Being able to ‘read’ research documentation for paradata is a competence that is sociotechnically organised and, as underscored by Law and Lynch (Reference Law and Lynch1988), Niu (Reference Niu2009), and Kansa and Kansa (Reference Kansa and Kansa2021), a practice that can be trained. Variance in intellectual and epistemic traditions or in how methods are applied and data created or managed will always be present, but as this chapter explains there are also structures that are technically and epistemically pervasive and can be used as markers when consulting research documentation for paradata – for example, commonplace documentation types and ‘genres’ or recurring patterns in how paradata is recorded in these documentation types. The discussion of the ability to see, read and interact with paradata in the pursuit of multiple purposes as a competency and as a state of mind is continued in Chapters 6 and 8, where paradata literacies and paradata mindsets are discussed, respectively.
Returning to the initial discussion about differences between data and information, it can be observed that paradata crucially functions as data, in the sense that it carries the potentiality of use, but that this potentiality is realised (that is, being made informative) when it is mobilised into the practices of identifying and using paradata for reuse purposes.
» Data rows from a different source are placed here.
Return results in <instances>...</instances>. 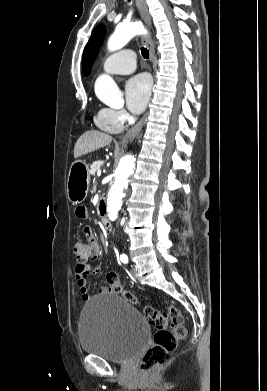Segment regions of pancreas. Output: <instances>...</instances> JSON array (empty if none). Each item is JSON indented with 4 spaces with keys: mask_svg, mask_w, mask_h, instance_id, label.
Segmentation results:
<instances>
[{
    "mask_svg": "<svg viewBox=\"0 0 267 391\" xmlns=\"http://www.w3.org/2000/svg\"><path fill=\"white\" fill-rule=\"evenodd\" d=\"M102 164H103V161H101V160H98V161L94 162V163L91 165V169H90L89 173H90L91 175H95L96 172H97V171L100 169V167L102 166Z\"/></svg>",
    "mask_w": 267,
    "mask_h": 391,
    "instance_id": "obj_1",
    "label": "pancreas"
}]
</instances>
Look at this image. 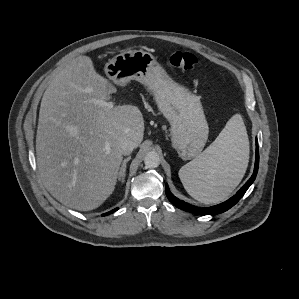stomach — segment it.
I'll list each match as a JSON object with an SVG mask.
<instances>
[{
	"label": "stomach",
	"instance_id": "obj_1",
	"mask_svg": "<svg viewBox=\"0 0 299 299\" xmlns=\"http://www.w3.org/2000/svg\"><path fill=\"white\" fill-rule=\"evenodd\" d=\"M105 73L117 85L136 80L146 86L170 123L172 147L178 155L190 160L201 154L209 128L200 99L172 80L151 53L122 52L105 65Z\"/></svg>",
	"mask_w": 299,
	"mask_h": 299
}]
</instances>
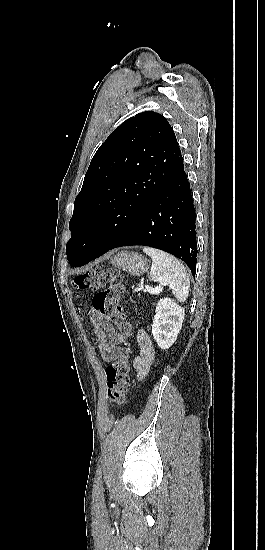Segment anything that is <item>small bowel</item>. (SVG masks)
Wrapping results in <instances>:
<instances>
[{
	"instance_id": "1",
	"label": "small bowel",
	"mask_w": 265,
	"mask_h": 550,
	"mask_svg": "<svg viewBox=\"0 0 265 550\" xmlns=\"http://www.w3.org/2000/svg\"><path fill=\"white\" fill-rule=\"evenodd\" d=\"M90 325L101 359L108 363L119 358L123 353L121 345L125 342L126 336L117 332L98 312L91 313ZM137 342L139 354L135 357L133 365L136 370V378L141 380L147 375L155 360V351L151 338L145 332H139Z\"/></svg>"
}]
</instances>
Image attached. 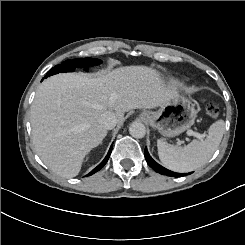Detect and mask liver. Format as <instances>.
<instances>
[{
    "instance_id": "obj_1",
    "label": "liver",
    "mask_w": 245,
    "mask_h": 245,
    "mask_svg": "<svg viewBox=\"0 0 245 245\" xmlns=\"http://www.w3.org/2000/svg\"><path fill=\"white\" fill-rule=\"evenodd\" d=\"M178 93L159 69L146 65L97 74L58 73L36 91L30 109L32 140L49 169L74 177L85 154L107 134L98 124L102 113L112 112L120 123L126 111L154 108Z\"/></svg>"
}]
</instances>
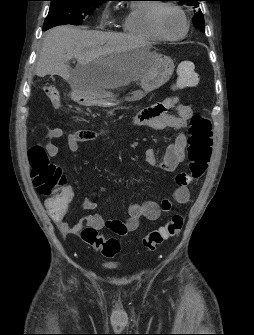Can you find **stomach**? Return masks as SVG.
Listing matches in <instances>:
<instances>
[{"label":"stomach","mask_w":254,"mask_h":335,"mask_svg":"<svg viewBox=\"0 0 254 335\" xmlns=\"http://www.w3.org/2000/svg\"><path fill=\"white\" fill-rule=\"evenodd\" d=\"M134 55H152L151 68L139 79L141 89L133 91L129 96L125 97L127 101H137L143 98L147 93L164 85L171 77L174 71V62L170 57L149 52L147 47H138L131 49L121 57H131ZM102 61H94L87 67H99ZM74 101L84 106H100L112 107L120 103L118 96L102 91L100 89L88 86L86 88H74L72 92Z\"/></svg>","instance_id":"0dacf381"}]
</instances>
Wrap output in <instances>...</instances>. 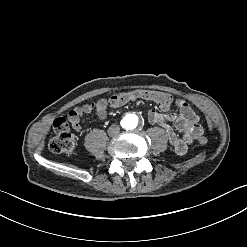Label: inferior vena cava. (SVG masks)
<instances>
[{
	"label": "inferior vena cava",
	"instance_id": "602c4592",
	"mask_svg": "<svg viewBox=\"0 0 247 247\" xmlns=\"http://www.w3.org/2000/svg\"><path fill=\"white\" fill-rule=\"evenodd\" d=\"M120 128L118 125H111L108 129V135L114 137L119 134Z\"/></svg>",
	"mask_w": 247,
	"mask_h": 247
}]
</instances>
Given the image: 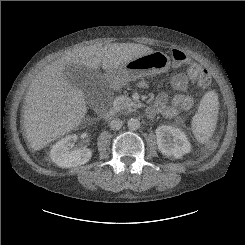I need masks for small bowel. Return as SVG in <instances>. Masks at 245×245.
Instances as JSON below:
<instances>
[{
	"label": "small bowel",
	"mask_w": 245,
	"mask_h": 245,
	"mask_svg": "<svg viewBox=\"0 0 245 245\" xmlns=\"http://www.w3.org/2000/svg\"><path fill=\"white\" fill-rule=\"evenodd\" d=\"M196 70L205 71L198 64L186 71V74L178 73L172 76L171 85L176 90V94L169 99L165 93H160L155 98L154 103L146 110L148 117L161 114L165 118H174L181 112L187 111L194 105V97L185 92L188 82L192 81V75Z\"/></svg>",
	"instance_id": "1"
}]
</instances>
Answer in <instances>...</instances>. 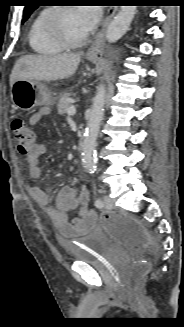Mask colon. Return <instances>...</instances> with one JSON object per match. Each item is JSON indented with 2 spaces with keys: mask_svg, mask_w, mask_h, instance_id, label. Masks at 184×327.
Returning <instances> with one entry per match:
<instances>
[{
  "mask_svg": "<svg viewBox=\"0 0 184 327\" xmlns=\"http://www.w3.org/2000/svg\"><path fill=\"white\" fill-rule=\"evenodd\" d=\"M11 130L18 151L21 154H29L36 146V134L34 130L22 119H15L11 124ZM102 221L107 225L110 234L117 240L133 247L144 248L150 243L147 232L140 223L130 217L119 214H105ZM148 270V263L144 258H139L133 267L134 292L137 295L140 282Z\"/></svg>",
  "mask_w": 184,
  "mask_h": 327,
  "instance_id": "obj_1",
  "label": "colon"
}]
</instances>
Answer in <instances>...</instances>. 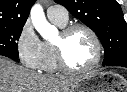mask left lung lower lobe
Wrapping results in <instances>:
<instances>
[{
    "mask_svg": "<svg viewBox=\"0 0 127 92\" xmlns=\"http://www.w3.org/2000/svg\"><path fill=\"white\" fill-rule=\"evenodd\" d=\"M122 66L127 68V52H121L109 60L103 61V66Z\"/></svg>",
    "mask_w": 127,
    "mask_h": 92,
    "instance_id": "1",
    "label": "left lung lower lobe"
}]
</instances>
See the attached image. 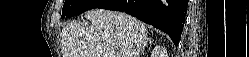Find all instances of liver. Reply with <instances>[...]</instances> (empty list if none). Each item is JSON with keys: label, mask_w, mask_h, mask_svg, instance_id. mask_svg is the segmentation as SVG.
Listing matches in <instances>:
<instances>
[{"label": "liver", "mask_w": 249, "mask_h": 57, "mask_svg": "<svg viewBox=\"0 0 249 57\" xmlns=\"http://www.w3.org/2000/svg\"><path fill=\"white\" fill-rule=\"evenodd\" d=\"M85 17L89 27L73 21L63 28V57H139L148 41L146 24L126 13L94 9Z\"/></svg>", "instance_id": "liver-1"}]
</instances>
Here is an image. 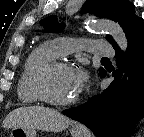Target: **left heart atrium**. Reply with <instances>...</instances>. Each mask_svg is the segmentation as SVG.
Masks as SVG:
<instances>
[{
    "instance_id": "obj_1",
    "label": "left heart atrium",
    "mask_w": 144,
    "mask_h": 137,
    "mask_svg": "<svg viewBox=\"0 0 144 137\" xmlns=\"http://www.w3.org/2000/svg\"><path fill=\"white\" fill-rule=\"evenodd\" d=\"M88 82H89V74L86 70L79 69L73 71L72 87L76 95L80 94L87 88Z\"/></svg>"
}]
</instances>
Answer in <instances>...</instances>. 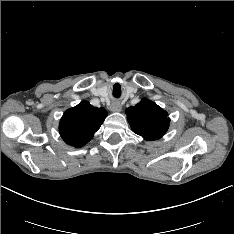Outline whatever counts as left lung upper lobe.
Here are the masks:
<instances>
[{
  "mask_svg": "<svg viewBox=\"0 0 234 234\" xmlns=\"http://www.w3.org/2000/svg\"><path fill=\"white\" fill-rule=\"evenodd\" d=\"M126 114L132 130L146 140H157L168 130L167 112L148 99L127 108Z\"/></svg>",
  "mask_w": 234,
  "mask_h": 234,
  "instance_id": "left-lung-upper-lobe-1",
  "label": "left lung upper lobe"
}]
</instances>
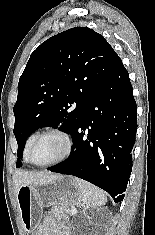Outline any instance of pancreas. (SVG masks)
Segmentation results:
<instances>
[{"instance_id": "obj_1", "label": "pancreas", "mask_w": 155, "mask_h": 235, "mask_svg": "<svg viewBox=\"0 0 155 235\" xmlns=\"http://www.w3.org/2000/svg\"><path fill=\"white\" fill-rule=\"evenodd\" d=\"M59 209L63 210L64 212L70 214V210L69 208H66V207H58Z\"/></svg>"}]
</instances>
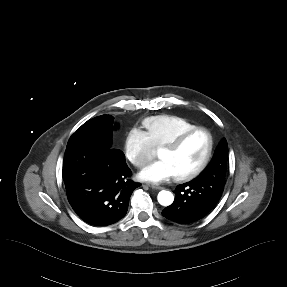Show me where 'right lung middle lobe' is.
Segmentation results:
<instances>
[{"label": "right lung middle lobe", "mask_w": 287, "mask_h": 287, "mask_svg": "<svg viewBox=\"0 0 287 287\" xmlns=\"http://www.w3.org/2000/svg\"><path fill=\"white\" fill-rule=\"evenodd\" d=\"M113 120L110 115H102L88 120L69 139L68 144L97 141L111 147L113 137Z\"/></svg>", "instance_id": "obj_1"}]
</instances>
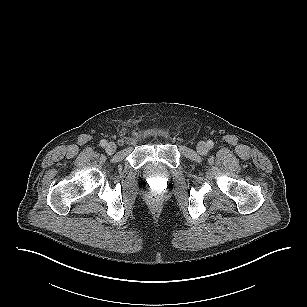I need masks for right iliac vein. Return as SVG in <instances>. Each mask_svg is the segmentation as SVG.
<instances>
[{
  "mask_svg": "<svg viewBox=\"0 0 307 307\" xmlns=\"http://www.w3.org/2000/svg\"><path fill=\"white\" fill-rule=\"evenodd\" d=\"M116 148L117 147H116V144L114 142H109V143L106 144L105 150H106L107 154L111 155L116 151Z\"/></svg>",
  "mask_w": 307,
  "mask_h": 307,
  "instance_id": "1",
  "label": "right iliac vein"
}]
</instances>
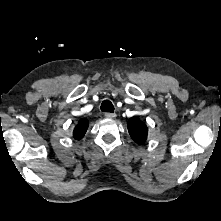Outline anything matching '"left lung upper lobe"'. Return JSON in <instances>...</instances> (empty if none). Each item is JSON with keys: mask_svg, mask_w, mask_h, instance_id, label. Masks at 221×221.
Here are the masks:
<instances>
[{"mask_svg": "<svg viewBox=\"0 0 221 221\" xmlns=\"http://www.w3.org/2000/svg\"><path fill=\"white\" fill-rule=\"evenodd\" d=\"M131 138L138 144H143L147 139L148 128L139 118L132 117L127 123Z\"/></svg>", "mask_w": 221, "mask_h": 221, "instance_id": "1", "label": "left lung upper lobe"}]
</instances>
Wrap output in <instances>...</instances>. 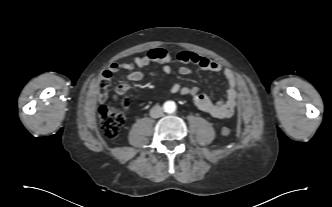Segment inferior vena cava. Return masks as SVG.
Here are the masks:
<instances>
[{"instance_id": "obj_1", "label": "inferior vena cava", "mask_w": 332, "mask_h": 207, "mask_svg": "<svg viewBox=\"0 0 332 207\" xmlns=\"http://www.w3.org/2000/svg\"><path fill=\"white\" fill-rule=\"evenodd\" d=\"M150 116L152 118H159L163 116V108L158 105L152 107L150 110Z\"/></svg>"}]
</instances>
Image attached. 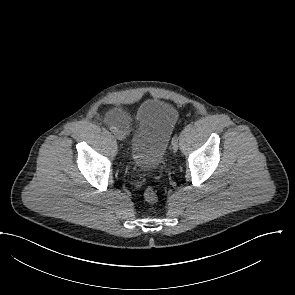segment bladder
<instances>
[{
  "mask_svg": "<svg viewBox=\"0 0 295 295\" xmlns=\"http://www.w3.org/2000/svg\"><path fill=\"white\" fill-rule=\"evenodd\" d=\"M176 119L175 107L161 99L139 107L131 134V158L138 168L152 171L160 166Z\"/></svg>",
  "mask_w": 295,
  "mask_h": 295,
  "instance_id": "obj_1",
  "label": "bladder"
}]
</instances>
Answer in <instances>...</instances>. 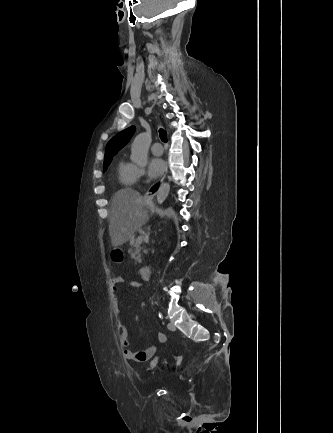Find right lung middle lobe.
Wrapping results in <instances>:
<instances>
[{
  "mask_svg": "<svg viewBox=\"0 0 333 433\" xmlns=\"http://www.w3.org/2000/svg\"><path fill=\"white\" fill-rule=\"evenodd\" d=\"M107 167H108V164L104 165V170H106V169H107Z\"/></svg>",
  "mask_w": 333,
  "mask_h": 433,
  "instance_id": "dd1d6c3e",
  "label": "right lung middle lobe"
}]
</instances>
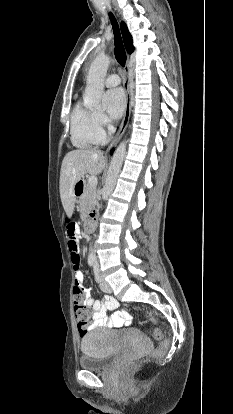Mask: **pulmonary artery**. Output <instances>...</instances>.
<instances>
[{
    "label": "pulmonary artery",
    "mask_w": 233,
    "mask_h": 414,
    "mask_svg": "<svg viewBox=\"0 0 233 414\" xmlns=\"http://www.w3.org/2000/svg\"><path fill=\"white\" fill-rule=\"evenodd\" d=\"M120 82H121V79L117 74H111L106 78L105 85L107 87H114V86L119 85Z\"/></svg>",
    "instance_id": "obj_1"
}]
</instances>
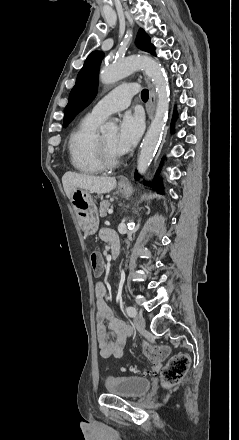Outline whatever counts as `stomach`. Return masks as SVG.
<instances>
[{"label":"stomach","mask_w":239,"mask_h":440,"mask_svg":"<svg viewBox=\"0 0 239 440\" xmlns=\"http://www.w3.org/2000/svg\"><path fill=\"white\" fill-rule=\"evenodd\" d=\"M120 194L131 192V188H119ZM71 206L77 216L80 230L86 236L96 234L99 226V216L97 206L93 202V198L88 190H75L71 196Z\"/></svg>","instance_id":"1"}]
</instances>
From this perspective, paradata emerges as an interpretable property of the connections that can be made between, within and throughout the available research documentation and the technical and epistemic resources of the party or parties collating and reading the paradata.
It does remain important to ask how paradata can be identified and what documentation types might be useful to collect. A complementing inquiry of equal importance might be how paradata can be made useful by tracing the linkages between available types of research documentation, what is known about the context from which the paradata emerged, and how the links apply to the data reuse venture at hand.